==== Passage ====

Try page 125 from the link that someone else listed: http://www.thetford-europe.com/en/service/repair-instructions.aspx you need to download the sanitation document.

There are instructions showing your model which I think is a C402.


----------



## zappy61 (May 1, 2005)

Ched999uk is correct it is the 402, you have to remove the blade handle and the control panel to access the pump. Should be in the instructions in the link.

Graham


----------



## timbop37 (Jun 28, 2006)

Thanks to both of you. A light bulb appears to have gone on!


I will let you know how I get on.

Tim


----------



## zappy61 (May 1, 2005)

*Replacing Electric Pump - Thetford C200/cw/s/cs Toilet*

Hope you are getting on OK Tim. I have finished the tutorial for the Thetford C200. It can be seen here,

Regards,

Graham


----------



## timbop37 (Jun 28, 2006)

Hi all

Just a quick update. I found and removed the pump from the housing. Thanks specifically to Graham and Ched999uk for that.

I didn't have time to do anything with it and I didn't want to cut it out before cleaning the switch and checking electrical supply. I will do this tomorrow and let you know how I get on.

Thanks again,

Tim


----------



## timbop37 (Jun 28, 2006)

*Thetford Toilet Flush - Fixed*

Just a quick update.

I have replaced the pump - very easy job - and the flush system is now working.

Thanks to everyone who responded.

Tim


----------

==== Given entries ====

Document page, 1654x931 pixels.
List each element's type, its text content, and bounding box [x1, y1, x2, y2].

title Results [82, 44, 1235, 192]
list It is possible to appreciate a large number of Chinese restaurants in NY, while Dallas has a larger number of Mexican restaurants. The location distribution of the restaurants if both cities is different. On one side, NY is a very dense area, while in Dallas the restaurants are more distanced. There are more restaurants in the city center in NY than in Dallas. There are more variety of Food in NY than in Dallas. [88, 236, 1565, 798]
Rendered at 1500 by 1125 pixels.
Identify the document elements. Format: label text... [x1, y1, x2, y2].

====
==== Given entries ====

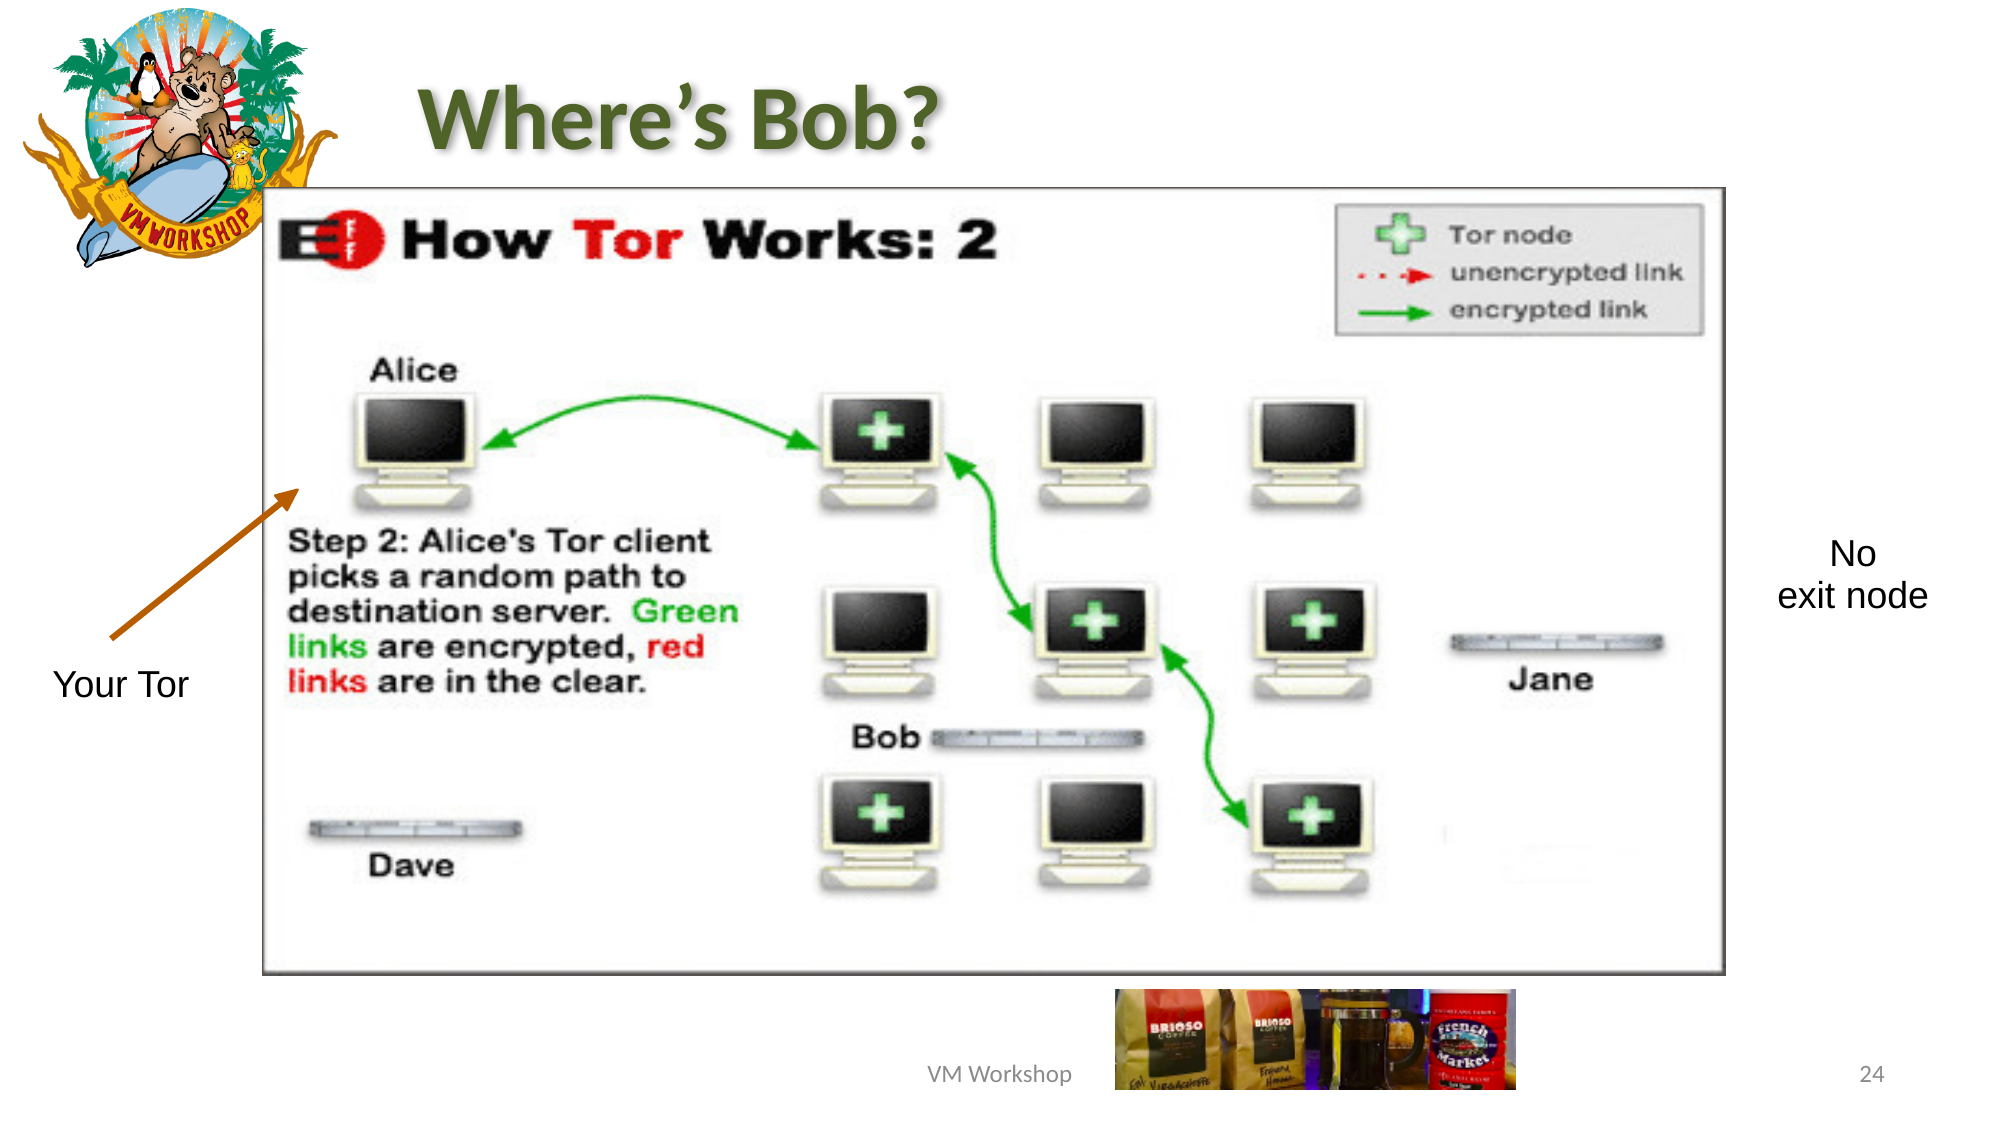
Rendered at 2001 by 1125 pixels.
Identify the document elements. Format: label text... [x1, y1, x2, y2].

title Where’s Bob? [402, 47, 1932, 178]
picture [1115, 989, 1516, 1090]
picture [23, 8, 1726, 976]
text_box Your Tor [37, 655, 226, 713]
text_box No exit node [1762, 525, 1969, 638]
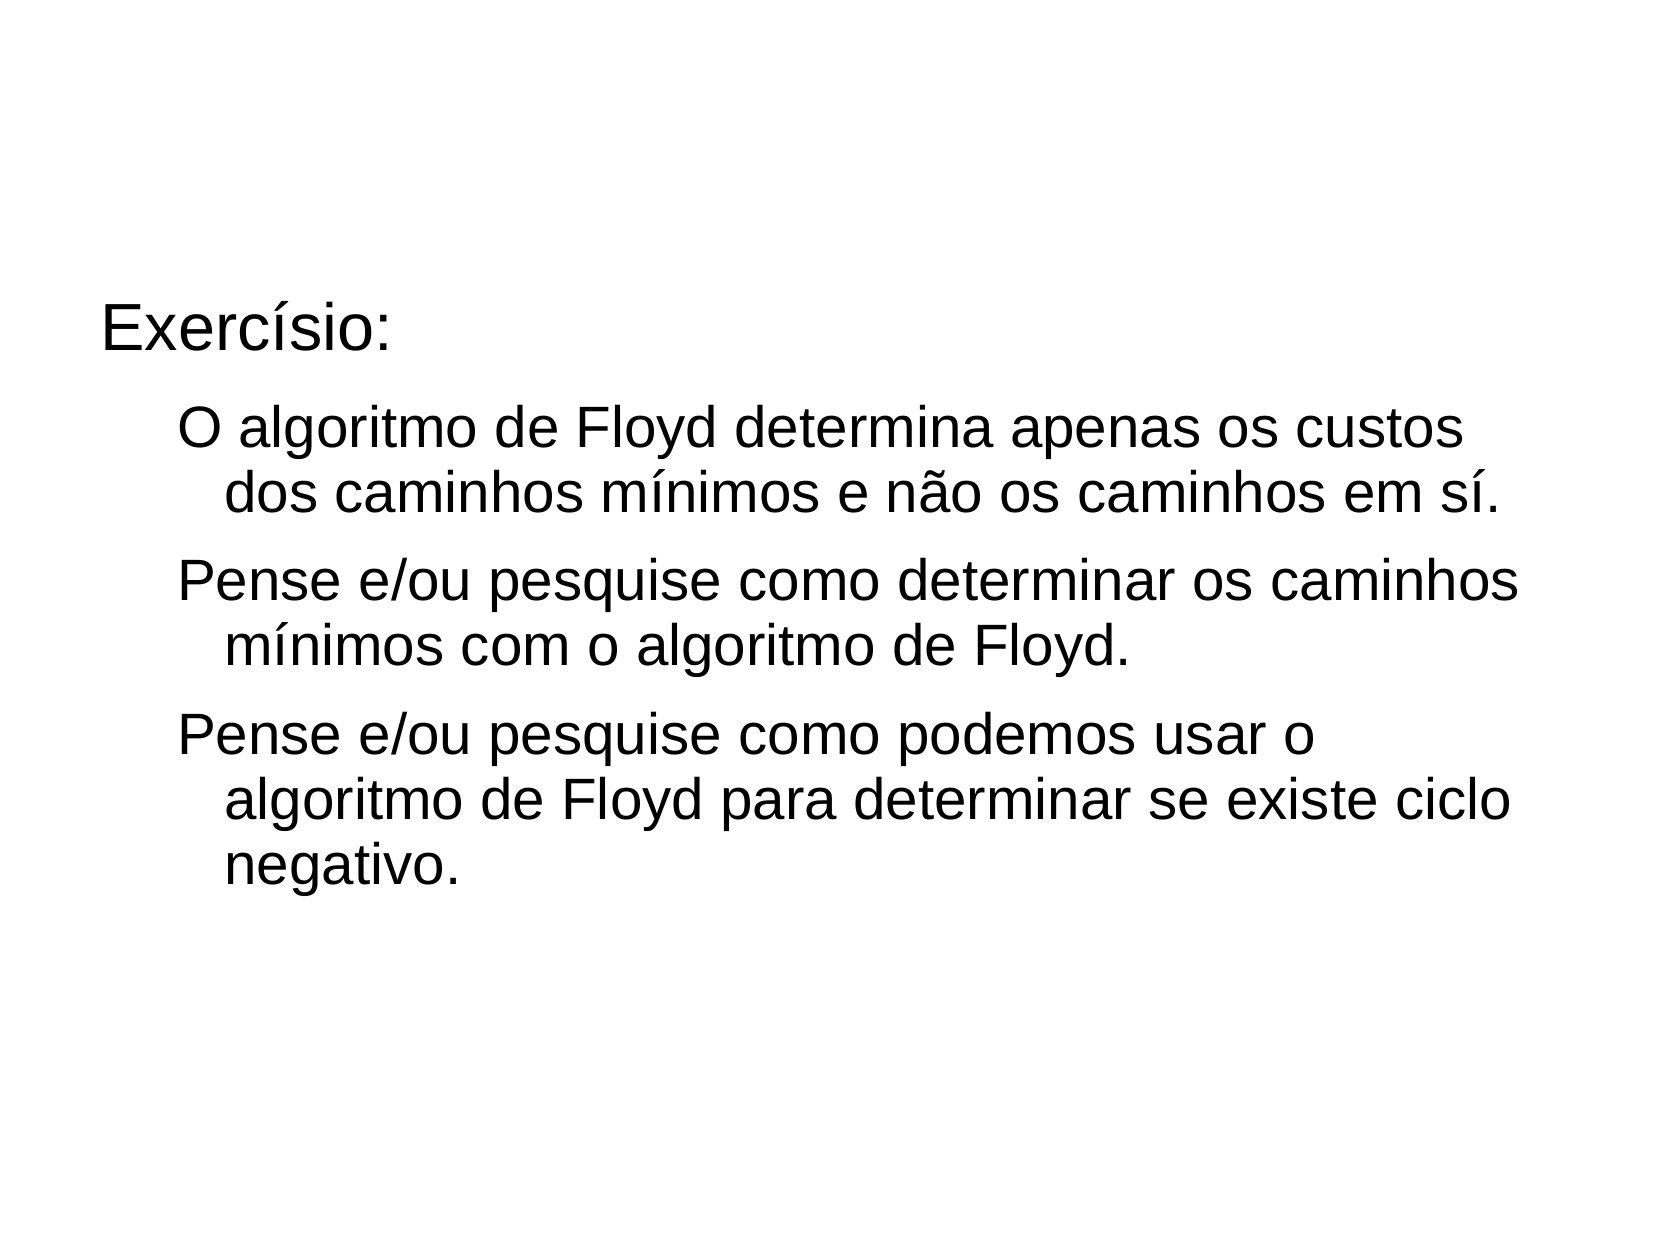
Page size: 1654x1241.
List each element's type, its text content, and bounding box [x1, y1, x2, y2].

====

# Description of the task
In the thread about the Thetford toilet pump, rewrite the part between "Try page 125" and "the sanitation document.", inclusive, with "sanitation document" swapped for "sanitation manual".

# The result
Try page 125 from the link that someone else listed: http://www.thetford-europe.com/en/service/repair-instructions.aspx you need to download the sanitation manual.